__Records__
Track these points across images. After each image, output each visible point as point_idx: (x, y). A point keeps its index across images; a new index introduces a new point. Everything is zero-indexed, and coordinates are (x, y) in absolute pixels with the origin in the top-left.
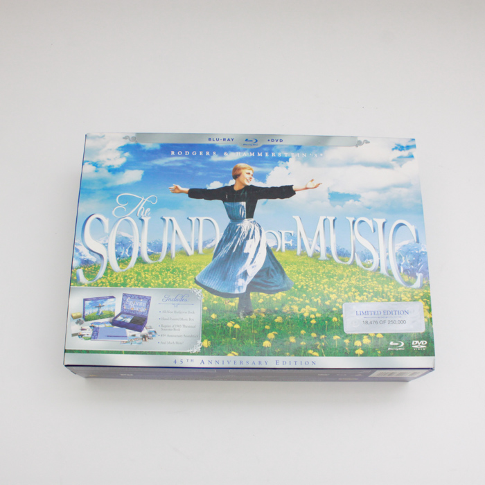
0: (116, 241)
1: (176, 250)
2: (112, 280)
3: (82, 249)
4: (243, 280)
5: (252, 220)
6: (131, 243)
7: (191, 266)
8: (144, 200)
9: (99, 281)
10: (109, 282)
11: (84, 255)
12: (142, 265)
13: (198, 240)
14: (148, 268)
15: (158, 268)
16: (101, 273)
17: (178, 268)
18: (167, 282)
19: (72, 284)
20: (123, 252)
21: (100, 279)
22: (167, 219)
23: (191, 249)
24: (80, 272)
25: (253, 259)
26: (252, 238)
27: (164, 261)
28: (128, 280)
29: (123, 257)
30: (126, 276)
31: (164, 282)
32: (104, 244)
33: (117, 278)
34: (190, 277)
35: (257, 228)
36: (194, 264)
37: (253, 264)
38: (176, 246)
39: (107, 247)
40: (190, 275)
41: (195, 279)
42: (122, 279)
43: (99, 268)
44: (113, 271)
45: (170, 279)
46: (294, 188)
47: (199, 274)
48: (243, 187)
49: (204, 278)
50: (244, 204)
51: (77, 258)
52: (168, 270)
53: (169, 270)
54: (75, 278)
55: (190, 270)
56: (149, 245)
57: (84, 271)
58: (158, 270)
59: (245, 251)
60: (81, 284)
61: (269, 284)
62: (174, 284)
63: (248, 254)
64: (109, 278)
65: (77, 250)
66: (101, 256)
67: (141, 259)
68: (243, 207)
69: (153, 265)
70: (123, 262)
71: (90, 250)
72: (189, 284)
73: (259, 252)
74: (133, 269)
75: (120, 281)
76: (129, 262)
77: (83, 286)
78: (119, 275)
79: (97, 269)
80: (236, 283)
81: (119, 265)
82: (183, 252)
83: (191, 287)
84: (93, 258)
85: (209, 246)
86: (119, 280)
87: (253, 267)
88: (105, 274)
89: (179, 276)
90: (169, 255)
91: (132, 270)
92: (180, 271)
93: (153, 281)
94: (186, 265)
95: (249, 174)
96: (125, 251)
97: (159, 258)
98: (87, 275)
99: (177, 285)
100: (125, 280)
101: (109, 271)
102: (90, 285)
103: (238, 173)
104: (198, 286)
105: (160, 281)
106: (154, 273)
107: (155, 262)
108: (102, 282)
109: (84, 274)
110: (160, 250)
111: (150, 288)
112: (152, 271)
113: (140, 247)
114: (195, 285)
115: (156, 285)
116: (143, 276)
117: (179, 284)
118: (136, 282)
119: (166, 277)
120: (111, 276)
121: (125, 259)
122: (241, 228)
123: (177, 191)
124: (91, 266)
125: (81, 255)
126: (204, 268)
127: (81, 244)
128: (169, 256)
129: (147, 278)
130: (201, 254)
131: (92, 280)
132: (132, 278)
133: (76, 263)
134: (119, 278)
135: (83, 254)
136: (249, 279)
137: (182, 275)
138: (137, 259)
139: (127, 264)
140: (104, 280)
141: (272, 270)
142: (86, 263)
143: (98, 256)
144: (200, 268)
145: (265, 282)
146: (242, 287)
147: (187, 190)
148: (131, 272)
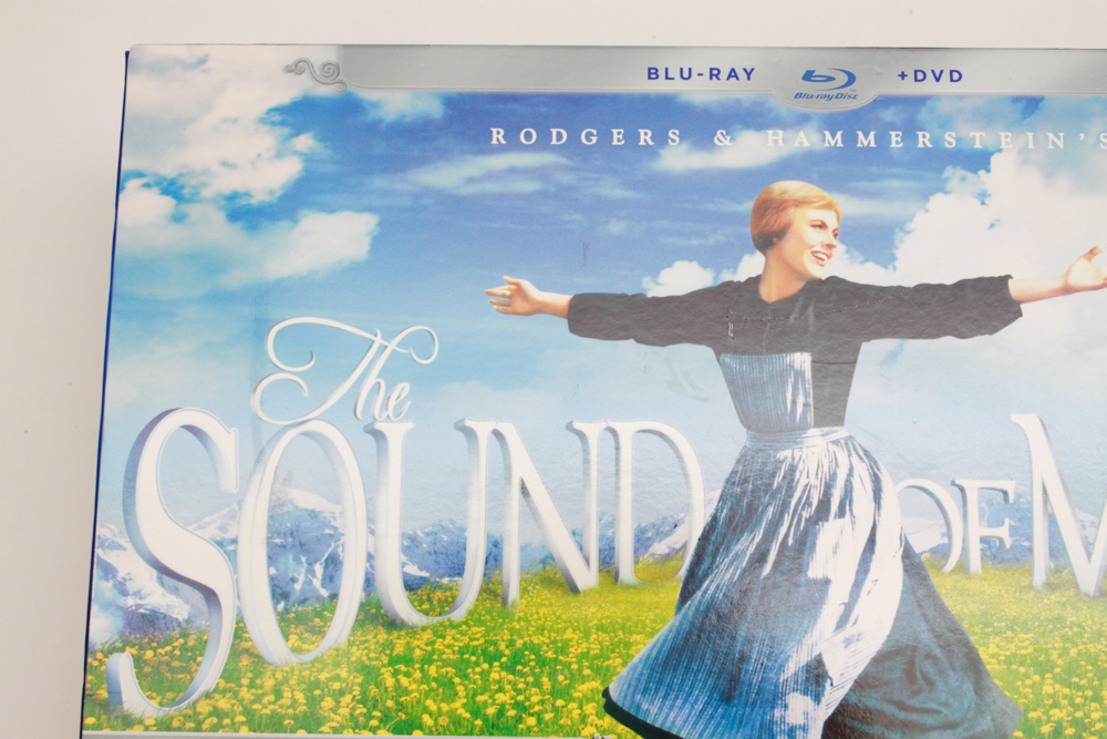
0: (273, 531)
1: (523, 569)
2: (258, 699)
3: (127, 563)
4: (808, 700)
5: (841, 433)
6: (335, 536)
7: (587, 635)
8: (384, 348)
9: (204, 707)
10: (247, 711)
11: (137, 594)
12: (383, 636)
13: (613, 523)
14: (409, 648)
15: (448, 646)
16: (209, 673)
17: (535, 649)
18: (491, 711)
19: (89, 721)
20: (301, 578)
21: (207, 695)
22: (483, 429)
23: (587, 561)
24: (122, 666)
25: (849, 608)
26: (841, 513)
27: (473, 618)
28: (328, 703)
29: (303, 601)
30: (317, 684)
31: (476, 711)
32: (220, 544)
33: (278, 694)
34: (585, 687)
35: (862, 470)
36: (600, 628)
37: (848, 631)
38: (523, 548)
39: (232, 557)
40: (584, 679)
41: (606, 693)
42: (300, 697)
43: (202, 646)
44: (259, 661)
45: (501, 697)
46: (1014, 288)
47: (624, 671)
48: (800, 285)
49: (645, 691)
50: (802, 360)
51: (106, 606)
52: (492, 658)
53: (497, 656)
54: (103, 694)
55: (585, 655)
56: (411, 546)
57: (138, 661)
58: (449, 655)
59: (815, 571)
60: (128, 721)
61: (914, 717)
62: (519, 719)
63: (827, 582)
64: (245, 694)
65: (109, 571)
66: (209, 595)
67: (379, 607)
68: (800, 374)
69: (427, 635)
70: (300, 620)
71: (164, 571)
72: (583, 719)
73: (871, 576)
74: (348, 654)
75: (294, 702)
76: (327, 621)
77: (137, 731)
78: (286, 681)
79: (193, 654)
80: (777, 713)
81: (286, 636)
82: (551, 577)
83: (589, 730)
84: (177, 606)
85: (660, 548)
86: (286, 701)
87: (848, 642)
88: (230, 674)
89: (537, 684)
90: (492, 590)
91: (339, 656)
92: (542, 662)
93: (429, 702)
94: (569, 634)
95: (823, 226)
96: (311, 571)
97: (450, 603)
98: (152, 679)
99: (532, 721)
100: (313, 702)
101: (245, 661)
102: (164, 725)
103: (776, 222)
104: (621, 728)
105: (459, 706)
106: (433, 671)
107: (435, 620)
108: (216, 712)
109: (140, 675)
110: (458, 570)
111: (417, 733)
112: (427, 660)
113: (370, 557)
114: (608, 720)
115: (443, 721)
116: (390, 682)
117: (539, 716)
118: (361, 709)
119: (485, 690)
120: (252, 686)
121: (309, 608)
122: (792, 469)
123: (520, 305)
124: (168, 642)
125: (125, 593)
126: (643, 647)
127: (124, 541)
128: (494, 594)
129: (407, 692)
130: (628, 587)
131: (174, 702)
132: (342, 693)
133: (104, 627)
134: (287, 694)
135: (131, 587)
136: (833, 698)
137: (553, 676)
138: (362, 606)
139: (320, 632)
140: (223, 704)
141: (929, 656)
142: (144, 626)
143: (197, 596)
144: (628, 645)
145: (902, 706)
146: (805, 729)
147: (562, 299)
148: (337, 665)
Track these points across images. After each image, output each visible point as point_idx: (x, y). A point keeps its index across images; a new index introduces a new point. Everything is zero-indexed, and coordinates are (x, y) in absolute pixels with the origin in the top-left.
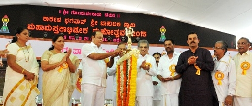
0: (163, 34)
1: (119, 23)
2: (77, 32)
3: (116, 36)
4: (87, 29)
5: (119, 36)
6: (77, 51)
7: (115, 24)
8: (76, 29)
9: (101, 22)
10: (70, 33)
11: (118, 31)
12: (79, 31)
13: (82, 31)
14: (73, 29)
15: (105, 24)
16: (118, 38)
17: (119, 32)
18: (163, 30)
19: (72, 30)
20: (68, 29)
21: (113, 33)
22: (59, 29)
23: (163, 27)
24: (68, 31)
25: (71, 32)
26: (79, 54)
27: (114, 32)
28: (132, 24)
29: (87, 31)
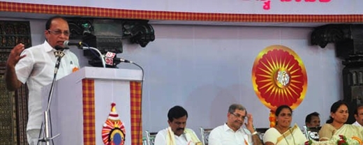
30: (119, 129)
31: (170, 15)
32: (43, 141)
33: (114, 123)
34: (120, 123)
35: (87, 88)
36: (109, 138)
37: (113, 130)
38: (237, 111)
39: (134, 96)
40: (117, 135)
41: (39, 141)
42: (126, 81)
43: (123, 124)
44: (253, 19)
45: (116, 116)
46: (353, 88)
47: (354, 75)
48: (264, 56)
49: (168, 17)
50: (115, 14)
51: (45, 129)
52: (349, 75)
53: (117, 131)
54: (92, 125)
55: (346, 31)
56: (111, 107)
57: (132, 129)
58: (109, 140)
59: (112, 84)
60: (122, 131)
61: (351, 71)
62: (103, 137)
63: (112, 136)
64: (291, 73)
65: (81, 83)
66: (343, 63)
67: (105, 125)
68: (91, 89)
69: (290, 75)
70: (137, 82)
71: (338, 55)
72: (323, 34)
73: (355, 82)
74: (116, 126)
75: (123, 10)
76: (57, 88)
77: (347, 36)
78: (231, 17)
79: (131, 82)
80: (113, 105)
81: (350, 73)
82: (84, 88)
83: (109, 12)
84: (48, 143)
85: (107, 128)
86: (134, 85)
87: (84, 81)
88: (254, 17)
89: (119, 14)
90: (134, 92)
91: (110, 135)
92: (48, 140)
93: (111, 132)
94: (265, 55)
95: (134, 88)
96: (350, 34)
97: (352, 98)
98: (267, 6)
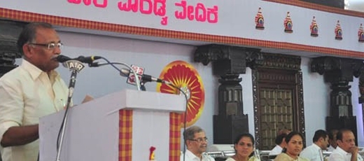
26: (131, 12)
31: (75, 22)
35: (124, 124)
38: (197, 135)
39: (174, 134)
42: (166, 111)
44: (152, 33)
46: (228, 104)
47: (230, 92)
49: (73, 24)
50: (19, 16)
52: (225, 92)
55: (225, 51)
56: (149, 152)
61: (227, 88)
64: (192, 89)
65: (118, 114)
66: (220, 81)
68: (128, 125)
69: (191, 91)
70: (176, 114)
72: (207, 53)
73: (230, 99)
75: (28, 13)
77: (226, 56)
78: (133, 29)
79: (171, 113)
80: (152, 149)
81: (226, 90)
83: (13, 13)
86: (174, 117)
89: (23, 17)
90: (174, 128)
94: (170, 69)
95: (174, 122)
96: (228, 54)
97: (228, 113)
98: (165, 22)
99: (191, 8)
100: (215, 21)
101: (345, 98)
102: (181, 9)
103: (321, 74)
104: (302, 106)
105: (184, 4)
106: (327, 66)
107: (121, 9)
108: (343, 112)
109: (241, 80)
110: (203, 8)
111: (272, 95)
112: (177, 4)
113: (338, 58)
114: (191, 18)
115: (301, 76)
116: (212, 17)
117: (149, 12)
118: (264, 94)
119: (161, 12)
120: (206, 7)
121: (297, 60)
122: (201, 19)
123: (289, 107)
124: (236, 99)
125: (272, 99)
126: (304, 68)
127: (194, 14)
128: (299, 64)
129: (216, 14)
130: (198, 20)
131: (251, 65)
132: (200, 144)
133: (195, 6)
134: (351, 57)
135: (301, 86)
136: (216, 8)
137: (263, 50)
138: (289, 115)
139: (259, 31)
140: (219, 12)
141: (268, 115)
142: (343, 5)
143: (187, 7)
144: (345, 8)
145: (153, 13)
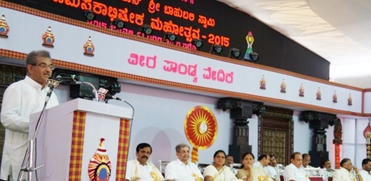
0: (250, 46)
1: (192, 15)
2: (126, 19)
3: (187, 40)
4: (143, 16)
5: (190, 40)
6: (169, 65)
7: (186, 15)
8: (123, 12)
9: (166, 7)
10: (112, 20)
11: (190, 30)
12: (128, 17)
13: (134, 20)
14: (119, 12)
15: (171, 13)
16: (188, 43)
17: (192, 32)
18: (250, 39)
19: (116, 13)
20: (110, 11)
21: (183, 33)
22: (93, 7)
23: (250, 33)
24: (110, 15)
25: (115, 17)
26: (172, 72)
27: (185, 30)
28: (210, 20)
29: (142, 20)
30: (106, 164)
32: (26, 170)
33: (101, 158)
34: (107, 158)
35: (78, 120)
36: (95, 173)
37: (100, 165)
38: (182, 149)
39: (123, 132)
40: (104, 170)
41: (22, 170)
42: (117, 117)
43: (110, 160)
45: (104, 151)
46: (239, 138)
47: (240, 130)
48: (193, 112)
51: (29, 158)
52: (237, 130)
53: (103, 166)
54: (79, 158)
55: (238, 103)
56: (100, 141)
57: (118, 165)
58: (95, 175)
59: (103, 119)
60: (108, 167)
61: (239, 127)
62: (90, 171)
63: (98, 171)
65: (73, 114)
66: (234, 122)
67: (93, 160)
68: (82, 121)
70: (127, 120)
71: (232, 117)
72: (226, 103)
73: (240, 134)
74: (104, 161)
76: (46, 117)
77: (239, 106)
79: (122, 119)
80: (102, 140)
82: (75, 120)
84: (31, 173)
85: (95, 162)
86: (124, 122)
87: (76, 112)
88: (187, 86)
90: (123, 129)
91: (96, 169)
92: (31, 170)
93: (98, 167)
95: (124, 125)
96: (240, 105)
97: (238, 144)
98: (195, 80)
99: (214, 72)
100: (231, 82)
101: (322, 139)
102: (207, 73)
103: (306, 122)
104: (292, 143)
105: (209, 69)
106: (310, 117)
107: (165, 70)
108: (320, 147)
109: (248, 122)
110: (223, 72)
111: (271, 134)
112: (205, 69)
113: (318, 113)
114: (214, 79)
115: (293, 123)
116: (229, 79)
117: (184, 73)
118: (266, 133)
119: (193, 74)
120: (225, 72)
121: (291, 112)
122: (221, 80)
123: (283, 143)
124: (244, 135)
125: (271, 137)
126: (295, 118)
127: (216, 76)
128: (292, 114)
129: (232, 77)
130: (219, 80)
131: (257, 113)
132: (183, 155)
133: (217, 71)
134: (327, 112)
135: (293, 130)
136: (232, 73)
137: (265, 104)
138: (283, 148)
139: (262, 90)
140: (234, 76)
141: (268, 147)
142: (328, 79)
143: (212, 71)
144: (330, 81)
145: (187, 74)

__Aim of the task__
Among the entries above, locate the lines containing "35: (257, 228)" and "90: (169, 255)", and transcribe exactly those two lines and all lines between.

__Exercise solution__
35: (257, 228)
36: (194, 264)
37: (253, 264)
38: (176, 246)
39: (107, 247)
40: (190, 275)
41: (195, 279)
42: (122, 279)
43: (99, 268)
44: (113, 271)
45: (170, 279)
46: (294, 188)
47: (199, 274)
48: (243, 187)
49: (204, 278)
50: (244, 204)
51: (77, 258)
52: (168, 270)
53: (169, 270)
54: (75, 278)
55: (190, 270)
56: (149, 245)
57: (84, 271)
58: (158, 270)
59: (245, 251)
60: (81, 284)
61: (269, 284)
62: (174, 284)
63: (248, 254)
64: (109, 278)
65: (77, 250)
66: (101, 256)
67: (141, 259)
68: (243, 207)
69: (153, 265)
70: (123, 262)
71: (90, 250)
72: (189, 284)
73: (259, 252)
74: (133, 269)
75: (120, 281)
76: (129, 262)
77: (83, 286)
78: (119, 275)
79: (97, 269)
80: (236, 283)
81: (119, 265)
82: (183, 252)
83: (191, 287)
84: (93, 258)
85: (209, 246)
86: (119, 280)
87: (253, 267)
88: (105, 274)
89: (179, 276)
90: (169, 255)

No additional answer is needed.